Se puede explorar, sin embargo, otro tipo de lecturas. Ahí está la literatura para proveer el combo de evasión con fruición estética que le ha brindado a la especie humana desde que los antecesores de Homero comenzaron a hilvanar mitos con episodios de su propia cosecha en hexámetros que luego recitaban frente a un público arrobado. Basta con evitar los textos que aborden el tema de la peste. No solo el de Camus, recordado en estos días por nuestro premio Nobel, sino también, por ejemplo, “La muerte en Venecia” de Thomas Mann o “La máscara de la muerte roja” de Edgar Allan Poe.
¿No es esta la ocasión –se dice uno– de cobrarse una revancha con el conde Drácula y, por fin, hincarle el diente a esa edición anotada de la gran novela de Bram Stoker que ha estado aguardando su turno en la estantería del dormitorio? ¿Qué mejor que una historia fantástica ambientada en otro siglo y en otras latitudes para desentenderse un rato del dramático trance que estamos viviendo?
No hace falta avanzar muchas páginas, sin embargo, para caer en la cuenta de que aquello de que un vampiro muerde a un ser humano y le ‘contagia’ poco a poco su condición es también una metáfora del problema que nos asfixia.
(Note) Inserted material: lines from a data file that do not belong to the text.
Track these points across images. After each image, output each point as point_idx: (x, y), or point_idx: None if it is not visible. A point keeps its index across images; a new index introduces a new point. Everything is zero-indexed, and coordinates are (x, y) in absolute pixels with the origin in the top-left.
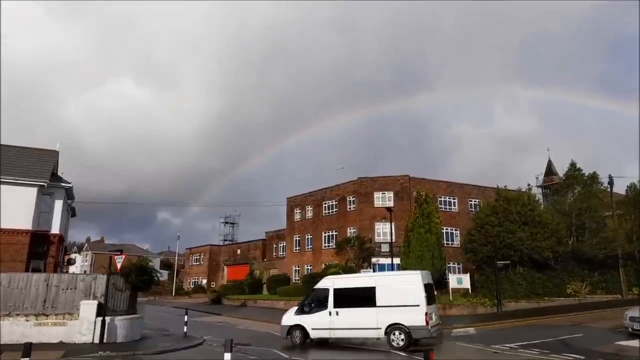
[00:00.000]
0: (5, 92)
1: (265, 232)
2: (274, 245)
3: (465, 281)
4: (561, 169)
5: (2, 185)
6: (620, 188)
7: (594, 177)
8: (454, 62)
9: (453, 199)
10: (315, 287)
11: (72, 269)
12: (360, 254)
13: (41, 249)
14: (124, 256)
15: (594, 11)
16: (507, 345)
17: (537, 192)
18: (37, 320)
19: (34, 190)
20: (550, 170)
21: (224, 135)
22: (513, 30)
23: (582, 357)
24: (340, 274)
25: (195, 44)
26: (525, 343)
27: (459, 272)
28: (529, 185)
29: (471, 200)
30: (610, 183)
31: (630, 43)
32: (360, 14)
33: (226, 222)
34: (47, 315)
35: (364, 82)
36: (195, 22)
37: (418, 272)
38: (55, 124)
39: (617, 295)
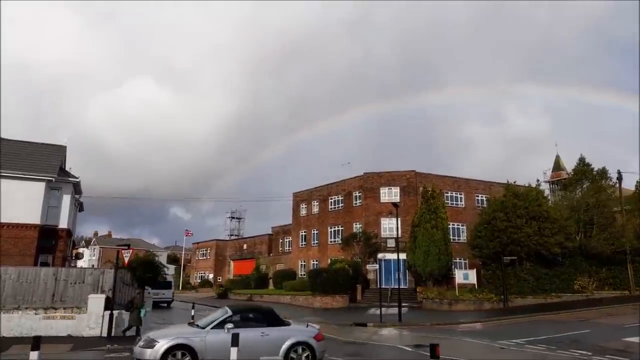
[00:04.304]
0: (27, 93)
1: (272, 227)
2: (280, 240)
3: (472, 277)
4: (569, 165)
5: (10, 180)
6: (629, 184)
7: (603, 172)
8: (464, 61)
9: (459, 194)
10: None
11: (80, 263)
12: (366, 249)
13: (49, 244)
14: (131, 251)
15: (606, 11)
16: (513, 340)
17: (545, 187)
18: (45, 313)
19: (42, 184)
20: (558, 166)
21: (237, 133)
22: (523, 30)
23: (590, 353)
24: (345, 269)
25: (213, 46)
26: (532, 339)
27: (465, 268)
28: (538, 181)
29: (478, 196)
30: (619, 178)
31: (635, 42)
32: (372, 14)
33: (232, 217)
34: (56, 309)
35: (375, 81)
36: (213, 25)
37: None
38: (76, 123)
39: (625, 291)
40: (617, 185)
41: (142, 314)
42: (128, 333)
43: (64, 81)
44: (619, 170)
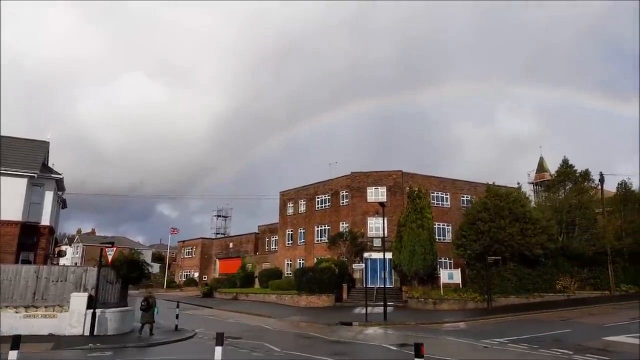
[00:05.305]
0: (20, 89)
1: (258, 226)
2: (267, 239)
3: (456, 276)
4: (554, 167)
5: None
6: (611, 186)
7: (586, 174)
8: (456, 62)
9: (445, 194)
10: None
11: (62, 261)
12: (353, 248)
13: (31, 241)
14: (115, 248)
15: (597, 16)
16: (496, 340)
17: (529, 188)
18: (26, 312)
19: (24, 181)
20: (541, 167)
21: (230, 132)
22: (516, 32)
23: (571, 352)
24: (331, 268)
25: (208, 43)
26: (515, 338)
27: (450, 267)
28: (518, 183)
29: (463, 196)
30: (601, 180)
31: (626, 47)
32: (368, 15)
33: (219, 216)
34: (37, 307)
35: (369, 81)
36: (208, 21)
37: None
38: (69, 120)
39: (606, 291)
40: (599, 187)
41: (155, 312)
42: (143, 331)
43: (58, 77)
44: (601, 172)
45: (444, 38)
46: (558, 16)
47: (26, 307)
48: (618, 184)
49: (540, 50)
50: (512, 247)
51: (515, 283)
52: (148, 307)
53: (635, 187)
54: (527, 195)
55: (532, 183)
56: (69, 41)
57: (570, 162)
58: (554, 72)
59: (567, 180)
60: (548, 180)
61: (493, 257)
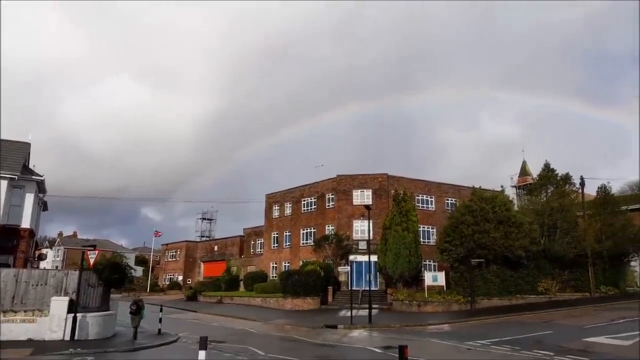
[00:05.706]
0: (3, 89)
1: (243, 229)
2: (252, 242)
3: (441, 279)
4: (536, 171)
5: None
6: (591, 189)
7: (567, 177)
8: (443, 67)
9: (430, 197)
10: None
11: (43, 264)
12: (338, 251)
13: (10, 244)
14: (97, 251)
15: (573, 24)
16: (479, 341)
17: (512, 192)
18: (5, 317)
19: (4, 182)
20: (524, 171)
21: (217, 135)
22: (502, 38)
23: (552, 354)
24: (317, 271)
25: (194, 45)
26: (497, 340)
27: (434, 270)
28: (502, 186)
29: (448, 199)
30: (582, 184)
31: (608, 52)
32: (353, 18)
33: (204, 219)
34: (16, 312)
35: (356, 84)
36: (195, 23)
37: None
38: (53, 121)
39: (586, 293)
40: (580, 190)
41: (143, 316)
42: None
43: (41, 78)
44: (581, 176)
45: (431, 44)
46: (543, 22)
47: (4, 312)
48: (598, 187)
49: (525, 56)
50: (495, 250)
51: (498, 285)
52: (137, 310)
53: (614, 190)
54: (510, 199)
55: (515, 186)
56: (52, 42)
57: (552, 166)
58: (537, 77)
59: (549, 183)
60: (530, 183)
61: (476, 260)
Y empezar a sospechar, de paso, que, si uno se pone riguroso, hasta “Heidi” puede evocar la infección de marras.
—Lucidez atroz—
A estas alturas, por supuesto, ya está uno persuadido de que ‘epidemia’ no es el nombre de una tía solterona, sino más bien el de una real angustia que no permite pensar en otra cosa que en ella misma.
La cuarentena, no obstante, no es tan terrible. Como en la canción de Chabuca Granda, es solo una larga noche, aunque vivida con “la lucidez atroz del insomnio” (Borges dixit) y que obliga, es cierto, a buscar ocupaciones a veces desesperantes para matar el tiempo.
Mejor matar el tiempo, sin embargo, que morirse uno mismo.